9 Mart 2018 Cuma

Kırık Kemik

Ne kafa kaldı ne de denge.

Göstere göstere geldi düşüş. Üstümdeki şu ölü toprağı, şu bağlı basiret açılmıyor, kaldı ki ben de açmak için çok az şey yapıyorum. Böyle durumlarda insanın aklı yara alana kadar başına gelmez. Ki bugün olan budur bana; yara almak.

Geriye dönüp bakınca, neden diye sorunca cevabı bir yorgunlukta, bir bıkkınlıkta görüyorum. Bir ağırlıkla, bir pasiflikle alakalı. Hayatım boyunca kuru laf kalabalığından nefret ettim; toplantılarda dikkatimi toplayıp da konuşulanı dinlemem, uzun süren konuşmaları dinlemem, seminerler falan zaten kahır bela bana.

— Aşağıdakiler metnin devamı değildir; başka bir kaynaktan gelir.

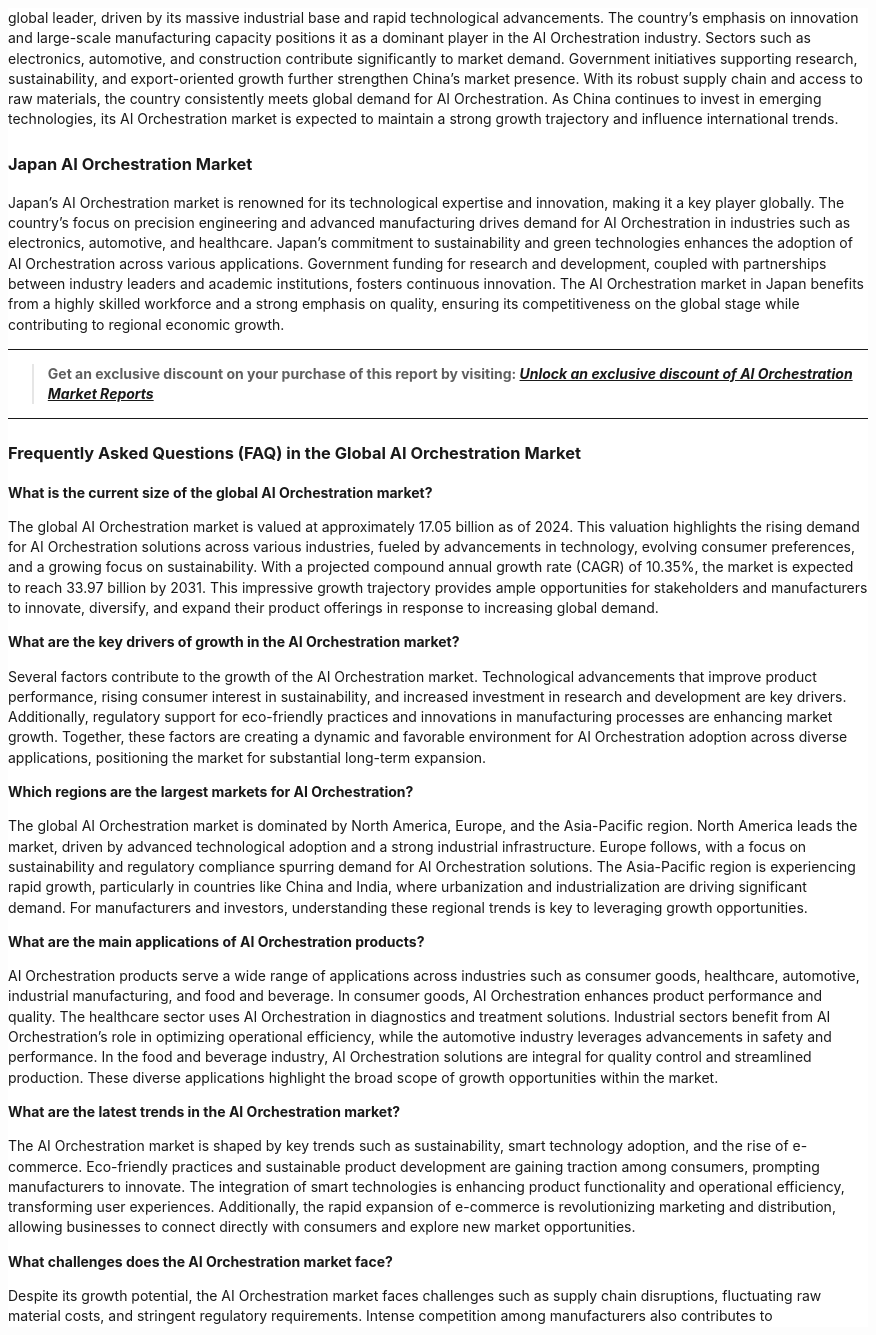 global leader, driven by its massive industrial base and rapid technological advancements. The country&rsquo;s emphasis on innovation and large-scale manufacturing capacity positions it as a dominant player in the AI Orchestration industry. Sectors such as electronics, automotive, and construction contribute significantly to market demand. Government initiatives supporting research, sustainability, and export-oriented growth further strengthen China&rsquo;s market presence. With its robust supply chain and access to raw materials, the country consistently meets global demand for AI Orchestration. As China continues to invest in emerging technologies, its AI Orchestration market is expected to maintain a strong growth trajectory and influence international trends.</p><h3>Japan AI Orchestration Market</h3><p>Japan&rsquo;s AI Orchestration market is renowned for its technological expertise and innovation, making it a key player globally. The country&rsquo;s focus on precision engineering and advanced manufacturing drives demand for AI Orchestration in industries such as electronics, automotive, and healthcare. Japan&rsquo;s commitment to sustainability and green technologies enhances the adoption of AI Orchestration across various applications. Government funding for research and development, coupled with partnerships between industry leaders and academic institutions, fosters continuous innovation. The AI Orchestration market in Japan benefits from a highly skilled workforce and a strong emphasis on quality, ensuring its competitiveness on the global stage while contributing to regional economic growth.</p><hr /><blockquote><p><strong>Get an exclusive discount on your purchase of this report by visiting: <em><a href="://marketresearchpulse.com/ask-for-discount/83159?utm_source=Github&amp;utm_medium=020">Unlock an exclusive discount of AI Orchestration Market Reports</a></em>&nbsp;</strong></p></blockquote><hr /><h3>Frequently Asked Questions (FAQ) in the Global AI Orchestration Market</h3><p><strong>What is the current size of the global AI Orchestration market?</strong></p><p>The global AI Orchestration market is valued at approximately 17.05 billion as of 2024. This valuation highlights the rising demand for AI Orchestration solutions across various industries, fueled by advancements in technology, evolving consumer preferences, and a growing focus on sustainability. With a projected compound annual growth rate (CAGR) of 10.35%, the market is expected to reach 33.97 billion by 2031. This impressive growth trajectory provides ample opportunities for stakeholders and manufacturers to innovate, diversify, and expand their product offerings in response to increasing global demand.</p><p><strong>What are the key drivers of growth in the AI Orchestration market?</strong></p><p>Several factors contribute to the growth of the AI Orchestration market. Technological advancements that improve product performance, rising consumer interest in sustainability, and increased investment in research and development are key drivers. Additionally, regulatory support for eco-friendly practices and innovations in manufacturing processes are enhancing market growth. Together, these factors are creating a dynamic and favorable environment for AI Orchestration adoption across diverse applications, positioning the market for substantial long-term expansion.</p><p><strong>Which regions are the largest markets for AI Orchestration?</strong></p><p>The global AI Orchestration market is dominated by North America, Europe, and the Asia-Pacific region. North America leads the market, driven by advanced technological adoption and a strong industrial infrastructure. Europe follows, with a focus on sustainability and regulatory compliance spurring demand for AI Orchestration solutions. The Asia-Pacific region is experiencing rapid growth, particularly in countries like China and India, where urbanization and industrialization are driving significant demand. For manufacturers and investors, understanding these regional trends is key to leveraging growth opportunities.</p><p><strong>What are the main applications of AI Orchestration products?</strong></p><p>AI Orchestration products serve a wide range of applications across industries such as consumer goods, healthcare, automotive, industrial manufacturing, and food and beverage. In consumer goods, AI Orchestration enhances product performance and quality. The healthcare sector uses AI Orchestration in diagnostics and treatment solutions. Industrial sectors benefit from AI Orchestration&rsquo;s role in optimizing operational efficiency, while the automotive industry leverages advancements in safety and performance. In the food and beverage industry, AI Orchestration solutions are integral for quality control and streamlined production. These diverse applications highlight the broad scope of growth opportunities within the market.</p><p><strong>What are the latest trends in the AI Orchestration market?</strong></p><p>The AI Orchestration market is shaped by key trends such as sustainability, smart technology adoption, and the rise of e-commerce. Eco-friendly practices and sustainable product development are gaining traction among consumers, prompting manufacturers to innovate. The integration of smart technologies is enhancing product functionality and operational efficiency, transforming user experiences. Additionally, the rapid expansion of e-commerce is revolutionizing marketing and distribution, allowing businesses to connect directly with consumers and explore new market opportunities.</p><p><strong>What challenges does the AI Orchestration market face?</strong></p><p>Despite its growth potential, the AI Orchestration market faces challenges such as supply chain disruptions, fluctuating raw material costs, and stringent regulatory requirements. Intense competition among manufacturers also contributes to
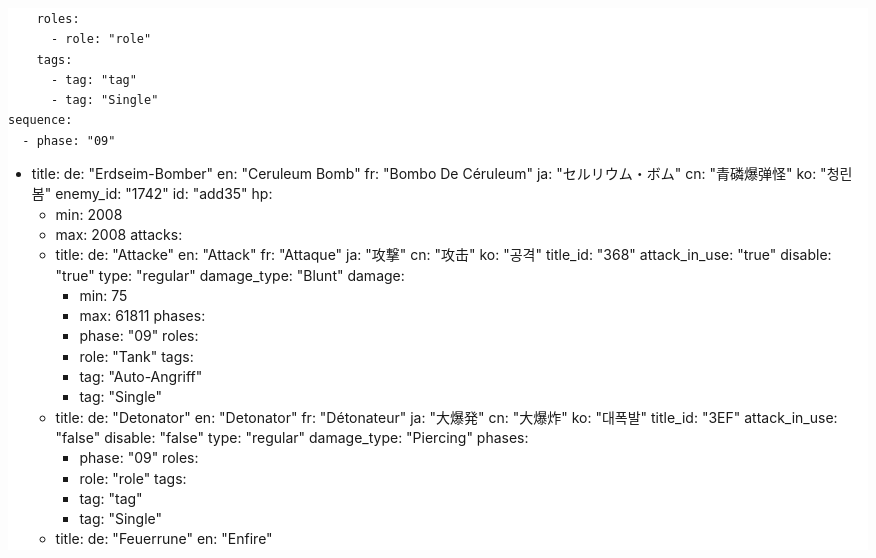         roles:
          - role: "role"
        tags:
          - tag: "tag"
          - tag: "Single"
    sequence:
      - phase: "09"
  - title:
      de: "Erdseim-Bomber"
      en: "Ceruleum Bomb"
      fr: "Bombo De Céruleum"
      ja: "セルリウム・ボム"
      cn: "青磷爆弹怪"
      ko: "청린 봄"
    enemy_id: "1742"
    id: "add35"
    hp:
      - min: 2008
      - max: 2008
    attacks:
      - title:
          de: "Attacke"
          en: "Attack"
          fr: "Attaque"
          ja: "攻撃"
          cn: "攻击"
          ko: "공격"
        title_id: "368"
        attack_in_use: "true"
        disable: "true"
        type: "regular"
        damage_type: "Blunt"
        damage:
          - min: 75
          - max: 61811
        phases:
          - phase: "09"
        roles:
          - role: "Tank"
        tags:
          - tag: "Auto-Angriff"
          - tag: "Single"
      - title:
          de: "Detonator"
          en: "Detonator"
          fr: "Détonateur"
          ja: "大爆発"
          cn: "大爆炸"
          ko: "대폭발"
        title_id: "3EF"
        attack_in_use: "false"
        disable: "false"
        type: "regular"
        damage_type: "Piercing"
        phases:
          - phase: "09"
        roles:
          - role: "role"
        tags:
          - tag: "tag"
          - tag: "Single"
      - title:
          de: "Feuerrune"
          en: "Enfire"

Eylem içermeyen bir şeyden hayır gelmiyor bana. İki elimi kullanmadan dahil olamıyorum hiçbir şeye.

Başıma açtığım belayı toplarım bir şekilde; tanıyorum kendimi o kadar. Bugüne kadar çoğunlukla başardım bunu, başarısızlıklarım ise bana zarar verecek kadar büyük olmadı, biraz şanstan biraz da benimle alakalı.

Ama işte bir kemiğin kırılsa kemik bir şekilde iyileşiyor da kemik iyileşene kadar acı çekiyorsun. Çeşitli sıkıntılarla, engellerle uğraşıyorsun. O kemiği kırmamak senin elindeyken de kırık bir kemik feci asap bozuyor.

Bazen nasıl bu kadar dallama olabildiğime kendim de inanamıyorum.